KYIV/WASHINGTON (Reuters) -Ukraine said on Thursday that Kyiv and Washington had signed a memorandum as an initial step towards clinching an agreement on developing mineral resources in Ukraine, a deal promoted by U.S. President Donald Trump.
Trump said the accord could be signed next week.
Yulia Svyrydenko, Ukraine's first deputy prime minister and economy minister, wrote on social media that the memorandum had been signed.
"We are happy to announce the signing, with our American partners, of a Memorandum of Intent, which paves the way for an Economic Partnership Agreement and the establishment of the Investment Fund for the Reconstruction of Ukraine," she wrote.
A Ukrainian delegation travelled to Washington at the end of last week for negotiations after the Trump administration offered a new, more expansive deal. The initial framework agreement that was agreed to has never been signed.
Trump, speaking to reporters at the White House, said: "We have a minerals deal, which I guess is going to be signed on Thursday."
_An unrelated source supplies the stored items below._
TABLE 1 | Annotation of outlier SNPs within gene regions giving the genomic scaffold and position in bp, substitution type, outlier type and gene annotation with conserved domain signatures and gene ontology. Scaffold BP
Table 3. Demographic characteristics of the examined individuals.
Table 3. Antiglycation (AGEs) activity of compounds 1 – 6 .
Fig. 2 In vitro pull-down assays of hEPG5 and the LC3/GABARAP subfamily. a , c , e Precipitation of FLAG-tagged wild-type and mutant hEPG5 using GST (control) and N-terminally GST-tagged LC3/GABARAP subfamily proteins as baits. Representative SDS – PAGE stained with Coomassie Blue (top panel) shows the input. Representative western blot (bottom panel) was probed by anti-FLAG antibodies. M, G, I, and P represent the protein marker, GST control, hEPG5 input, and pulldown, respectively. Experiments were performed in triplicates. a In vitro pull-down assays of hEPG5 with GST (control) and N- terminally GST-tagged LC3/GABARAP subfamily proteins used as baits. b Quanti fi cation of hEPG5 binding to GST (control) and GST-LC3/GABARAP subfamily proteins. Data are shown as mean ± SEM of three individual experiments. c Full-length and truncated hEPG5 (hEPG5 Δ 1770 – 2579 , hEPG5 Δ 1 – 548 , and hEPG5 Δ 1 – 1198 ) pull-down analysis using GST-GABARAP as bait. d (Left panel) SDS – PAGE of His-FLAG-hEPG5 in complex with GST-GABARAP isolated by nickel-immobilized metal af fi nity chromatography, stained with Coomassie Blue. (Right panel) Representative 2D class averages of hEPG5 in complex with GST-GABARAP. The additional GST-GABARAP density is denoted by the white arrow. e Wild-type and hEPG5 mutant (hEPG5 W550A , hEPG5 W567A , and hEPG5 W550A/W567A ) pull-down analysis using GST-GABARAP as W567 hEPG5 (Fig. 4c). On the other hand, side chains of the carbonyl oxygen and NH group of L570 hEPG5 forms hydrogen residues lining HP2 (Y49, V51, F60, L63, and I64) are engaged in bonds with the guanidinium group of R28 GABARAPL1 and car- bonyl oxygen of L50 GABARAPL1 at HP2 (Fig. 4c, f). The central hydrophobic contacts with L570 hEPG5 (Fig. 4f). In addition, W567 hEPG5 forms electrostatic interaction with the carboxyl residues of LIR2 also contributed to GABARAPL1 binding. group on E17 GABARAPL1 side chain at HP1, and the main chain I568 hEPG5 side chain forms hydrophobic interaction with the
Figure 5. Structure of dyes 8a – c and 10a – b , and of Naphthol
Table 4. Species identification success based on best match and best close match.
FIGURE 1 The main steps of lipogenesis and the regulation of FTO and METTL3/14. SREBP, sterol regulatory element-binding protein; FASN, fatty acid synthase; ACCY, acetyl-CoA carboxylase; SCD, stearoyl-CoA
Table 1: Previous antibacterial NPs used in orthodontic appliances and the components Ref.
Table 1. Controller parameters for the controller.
Trump has pushed for a compact that would allow the United States to have privileged access to Ukraine's natural resources and critical minerals in what he casts as repayment for military aid provided by Washington to Ukraine under former President Joe Biden.
Sitting alongside Trump in the Oval Office on Thursday, U.S. Treasury Secretary Scott Bessent said "we're still working on the details" and that the signing could come by next Friday.
"It's substantially what we'd agreed on previously," he said. "When the president was here, we had a memorandum of understanding. We went straight to the big deal, and I think it's an 80-page agreement and that's what we'll be signing."
The White House did not respond to a request for further details on the timing and contents of the agreement.
Ukraine President Volodymyr Zelenskiy had said earlier that the two countries could sign the memorandum online later in the day.
"This is a memorandum of intent. And we have positive, constructive intentions," Zelenskiy told reporters in Kyiv.
He added that the offer to sign the memorandum before the comprehensive deal, which would require ratification in the Ukrainian parliament, had come from the U.S. side.
Svyrydenko earlier said that Kyiv and Washington had made significant progress while discussing the agreement, and the memorandum was the first stage to record this.